If you could just give us any insight into what was in there, that would be great. Finally, just with respect to also financing, can you just remind us of what % of your cars are purchased on finance where you actually have visibility on that? Thank you.

Doug Lafferty
CFO, Aston Martin Lagonda

Okay, George Galliers . A couple turned into four. That's good. Good morning. Let me try and deal with the one on new launches first. Yes. Look, I appreciate everyone's patience on this. I think we tried to explain previously why we're perhaps not sort of giving everybody the running road on what exactly is going to unfold. I think that's been to our benefit, and we've gotta think about this from a commercial perspective as well. Obviously, the order book remains very strong on the current range of sports cars, and I think that's testament to the way that we're approaching, the new launches. Look, I think what I will say, George Galliers , is the first launch will happen, at the end of this month, then there'll be a regular cadence from there.

Obviously, as we stated, earlier on we started production earlier in the year, ahead of that launch, and we expect the first customer deliveries of that car to commence in Q3. If you think about the fact that we've got to bring six models to the market effectively in the course of the next 12 months or so, you'll get an idea of cadence. I'm not going to go into more specifics or confirm exactly sort of launch timings or more specific cadence than that. I hope that helps. Second question on the DBX. No, we'll expect to see growth, versus the Q1 numbers.

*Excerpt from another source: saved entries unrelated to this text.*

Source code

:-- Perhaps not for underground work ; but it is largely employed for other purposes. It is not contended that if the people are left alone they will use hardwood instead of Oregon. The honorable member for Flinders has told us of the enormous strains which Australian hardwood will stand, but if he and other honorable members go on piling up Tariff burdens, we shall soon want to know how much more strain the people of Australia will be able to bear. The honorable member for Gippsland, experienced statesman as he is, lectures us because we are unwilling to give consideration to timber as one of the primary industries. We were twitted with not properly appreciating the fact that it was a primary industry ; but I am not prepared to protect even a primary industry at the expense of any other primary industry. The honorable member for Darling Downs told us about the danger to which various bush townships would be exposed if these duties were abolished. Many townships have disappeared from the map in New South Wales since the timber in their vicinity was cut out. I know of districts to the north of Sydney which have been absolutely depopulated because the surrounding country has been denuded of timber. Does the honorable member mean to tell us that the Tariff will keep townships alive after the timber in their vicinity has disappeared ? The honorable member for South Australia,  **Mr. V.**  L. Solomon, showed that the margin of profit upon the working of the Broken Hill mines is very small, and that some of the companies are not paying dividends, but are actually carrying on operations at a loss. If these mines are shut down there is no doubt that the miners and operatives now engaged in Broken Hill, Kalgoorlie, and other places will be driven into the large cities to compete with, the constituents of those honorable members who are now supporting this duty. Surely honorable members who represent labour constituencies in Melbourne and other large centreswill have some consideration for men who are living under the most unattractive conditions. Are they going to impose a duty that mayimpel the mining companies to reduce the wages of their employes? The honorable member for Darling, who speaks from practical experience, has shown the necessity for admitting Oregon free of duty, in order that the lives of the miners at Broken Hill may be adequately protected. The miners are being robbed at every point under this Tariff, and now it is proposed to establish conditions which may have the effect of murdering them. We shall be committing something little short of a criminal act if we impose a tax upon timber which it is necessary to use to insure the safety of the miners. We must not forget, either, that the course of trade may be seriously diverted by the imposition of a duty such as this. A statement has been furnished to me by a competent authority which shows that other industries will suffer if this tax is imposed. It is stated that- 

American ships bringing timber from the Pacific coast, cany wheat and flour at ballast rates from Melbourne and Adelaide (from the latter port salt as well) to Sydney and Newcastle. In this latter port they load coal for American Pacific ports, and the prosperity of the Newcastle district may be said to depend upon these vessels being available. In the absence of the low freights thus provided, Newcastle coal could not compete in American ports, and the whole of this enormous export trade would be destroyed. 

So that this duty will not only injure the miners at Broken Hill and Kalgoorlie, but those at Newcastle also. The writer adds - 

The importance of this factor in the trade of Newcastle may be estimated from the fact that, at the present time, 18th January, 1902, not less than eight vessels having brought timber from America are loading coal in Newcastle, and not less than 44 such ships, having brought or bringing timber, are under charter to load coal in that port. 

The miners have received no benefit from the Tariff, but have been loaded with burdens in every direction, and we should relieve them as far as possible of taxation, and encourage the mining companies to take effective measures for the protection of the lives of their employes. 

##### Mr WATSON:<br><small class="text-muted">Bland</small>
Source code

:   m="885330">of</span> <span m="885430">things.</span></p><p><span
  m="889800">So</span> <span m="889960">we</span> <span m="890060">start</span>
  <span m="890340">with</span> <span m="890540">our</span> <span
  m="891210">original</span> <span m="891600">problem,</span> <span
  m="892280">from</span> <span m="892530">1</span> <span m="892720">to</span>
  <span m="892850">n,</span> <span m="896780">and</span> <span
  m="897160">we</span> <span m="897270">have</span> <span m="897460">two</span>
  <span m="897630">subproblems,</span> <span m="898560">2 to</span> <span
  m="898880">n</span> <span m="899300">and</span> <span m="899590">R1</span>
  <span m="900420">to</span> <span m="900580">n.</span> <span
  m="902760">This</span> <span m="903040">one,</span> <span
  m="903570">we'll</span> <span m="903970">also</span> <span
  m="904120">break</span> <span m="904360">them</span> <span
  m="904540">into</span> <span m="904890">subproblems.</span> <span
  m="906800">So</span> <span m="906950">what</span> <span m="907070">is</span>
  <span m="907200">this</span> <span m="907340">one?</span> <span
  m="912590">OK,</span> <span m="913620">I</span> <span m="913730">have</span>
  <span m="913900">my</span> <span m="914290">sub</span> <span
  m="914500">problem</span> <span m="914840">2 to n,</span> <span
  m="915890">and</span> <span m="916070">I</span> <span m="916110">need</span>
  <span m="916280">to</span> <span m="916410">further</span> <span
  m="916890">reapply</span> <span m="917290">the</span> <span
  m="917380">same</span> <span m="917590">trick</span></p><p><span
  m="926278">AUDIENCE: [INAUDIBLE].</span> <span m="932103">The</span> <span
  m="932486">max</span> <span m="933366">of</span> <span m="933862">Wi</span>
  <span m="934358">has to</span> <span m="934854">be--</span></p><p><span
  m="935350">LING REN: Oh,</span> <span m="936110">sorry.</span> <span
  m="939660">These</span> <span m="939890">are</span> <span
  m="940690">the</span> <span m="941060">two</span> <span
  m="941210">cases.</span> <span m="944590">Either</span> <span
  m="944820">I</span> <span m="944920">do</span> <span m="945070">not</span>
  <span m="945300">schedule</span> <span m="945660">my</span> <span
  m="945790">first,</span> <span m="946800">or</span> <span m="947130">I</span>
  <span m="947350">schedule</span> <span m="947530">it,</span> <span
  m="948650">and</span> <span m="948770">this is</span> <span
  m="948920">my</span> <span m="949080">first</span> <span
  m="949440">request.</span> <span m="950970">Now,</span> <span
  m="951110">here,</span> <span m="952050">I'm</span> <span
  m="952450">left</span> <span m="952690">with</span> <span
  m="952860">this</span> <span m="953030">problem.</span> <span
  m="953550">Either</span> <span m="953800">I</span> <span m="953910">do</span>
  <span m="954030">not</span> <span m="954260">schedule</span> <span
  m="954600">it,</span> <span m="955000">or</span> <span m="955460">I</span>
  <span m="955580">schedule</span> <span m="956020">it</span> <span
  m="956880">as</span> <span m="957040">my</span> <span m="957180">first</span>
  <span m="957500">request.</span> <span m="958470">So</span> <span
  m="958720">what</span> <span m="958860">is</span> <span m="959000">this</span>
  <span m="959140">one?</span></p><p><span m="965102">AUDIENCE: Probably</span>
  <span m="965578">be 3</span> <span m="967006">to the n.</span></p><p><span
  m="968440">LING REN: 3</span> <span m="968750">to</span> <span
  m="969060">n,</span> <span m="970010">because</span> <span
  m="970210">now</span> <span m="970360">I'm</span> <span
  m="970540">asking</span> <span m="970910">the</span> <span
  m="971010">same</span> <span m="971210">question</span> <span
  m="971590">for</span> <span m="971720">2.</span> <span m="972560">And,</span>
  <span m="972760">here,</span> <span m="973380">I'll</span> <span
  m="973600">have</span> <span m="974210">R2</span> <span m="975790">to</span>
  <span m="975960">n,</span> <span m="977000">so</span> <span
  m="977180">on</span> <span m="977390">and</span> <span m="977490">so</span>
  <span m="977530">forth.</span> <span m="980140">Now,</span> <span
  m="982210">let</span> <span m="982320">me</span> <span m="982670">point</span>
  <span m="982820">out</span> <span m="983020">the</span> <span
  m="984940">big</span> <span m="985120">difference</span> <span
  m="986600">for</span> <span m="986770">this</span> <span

We expect the DBX to continue to grow during the course of this year. I think above the numbers that you quote, certainly. What I would also say on the DBX is we're seeing very strong mix demand on the 707. 70%, or over 70% of the volumes that we delivered in Q1 were 707 and more than 70% of the order bank that we currently have on the DBX relates to the 707. Strong mix within a growing volume. Your third question, I think, was on gross margin and what sits within other on the gross margin walk.

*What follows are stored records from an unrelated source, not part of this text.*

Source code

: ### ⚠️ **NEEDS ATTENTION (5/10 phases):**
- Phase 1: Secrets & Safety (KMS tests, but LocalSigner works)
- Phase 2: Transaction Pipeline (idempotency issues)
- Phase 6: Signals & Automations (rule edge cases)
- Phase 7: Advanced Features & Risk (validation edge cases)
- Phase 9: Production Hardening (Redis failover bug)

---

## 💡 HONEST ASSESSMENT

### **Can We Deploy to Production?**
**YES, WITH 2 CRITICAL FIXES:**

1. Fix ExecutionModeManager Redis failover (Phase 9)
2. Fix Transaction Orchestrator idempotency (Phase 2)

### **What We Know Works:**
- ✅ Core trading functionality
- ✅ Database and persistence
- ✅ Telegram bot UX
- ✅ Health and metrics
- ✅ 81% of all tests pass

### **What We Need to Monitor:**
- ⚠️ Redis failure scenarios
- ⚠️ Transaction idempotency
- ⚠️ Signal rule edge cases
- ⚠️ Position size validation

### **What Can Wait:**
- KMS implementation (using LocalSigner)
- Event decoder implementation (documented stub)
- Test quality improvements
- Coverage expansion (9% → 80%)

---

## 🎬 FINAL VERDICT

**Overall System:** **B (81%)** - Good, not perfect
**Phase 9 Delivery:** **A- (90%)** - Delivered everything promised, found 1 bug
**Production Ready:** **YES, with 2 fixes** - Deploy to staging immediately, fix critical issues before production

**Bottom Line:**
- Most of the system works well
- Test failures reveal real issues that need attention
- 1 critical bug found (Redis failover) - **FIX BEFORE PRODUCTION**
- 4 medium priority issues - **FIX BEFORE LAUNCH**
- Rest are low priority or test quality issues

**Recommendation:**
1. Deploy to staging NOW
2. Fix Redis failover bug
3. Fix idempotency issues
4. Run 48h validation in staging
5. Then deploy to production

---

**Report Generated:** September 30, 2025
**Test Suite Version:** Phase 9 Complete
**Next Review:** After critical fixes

I think you've got parts and a bit of FX in there, but it's not too material, George Galliers . I think other non-vehicle sales, spare parts sales, and a bit of FX, which is driving that slight sort of deviation from the rest of the core gross margin. There's not a lot moving. There's not really anything specific to call out. It's bits and pieces rounding to that sort of 1%. Remind me the final question, sorry.

George Galliers
Head of European Automotive Investment Research, Goldman Sachs

Yeah, sorry. The final one was just to the extent you have visibility, what % of your customers do you believe are buying cars on finance at this point?

Doug Lafferty
CFO, Aston Martin Lagonda

Yeah. No problem. On financing, I think there's some variance across the regions as you'd expect. I think the U.S. is normally has the highest penetration of customers buying cars through financing. I think on average, we're around about just over a third. We do, however, tend to see that when we launch new models, that attracts cash buyers. I don't think we'll deviate too far from that sort of ratio of just over a third. Obviously over the course of the next 12 months or so, we're bringing a lot of new cars to the market, new product launches, and historically we've seen those attract higher cash buyers.

George Galliers
Head of European Automotive Investment Research, Goldman Sachs

Great. Thank you.

Operator

Thank you. There are no further questions at this time. I would like to hand back over to Doug Lafferty for closing remarks.

Doug Lafferty
CFO, Aston Martin Lagonda

Thank you, everybody. I hope that was a useful Q&A. Please keep posted. There'll be news coming out shortly, obviously, with regards to the next generation sports car launch, and with regards to the Capital Markets Day that we discussed back at our full-year results in March. Look forward to connecting again shortly, and if there's any follow-up questions, then please do feel free to reach out.

Operator

That does conclude our conference for today. Thank you for participating. You may all disconnect.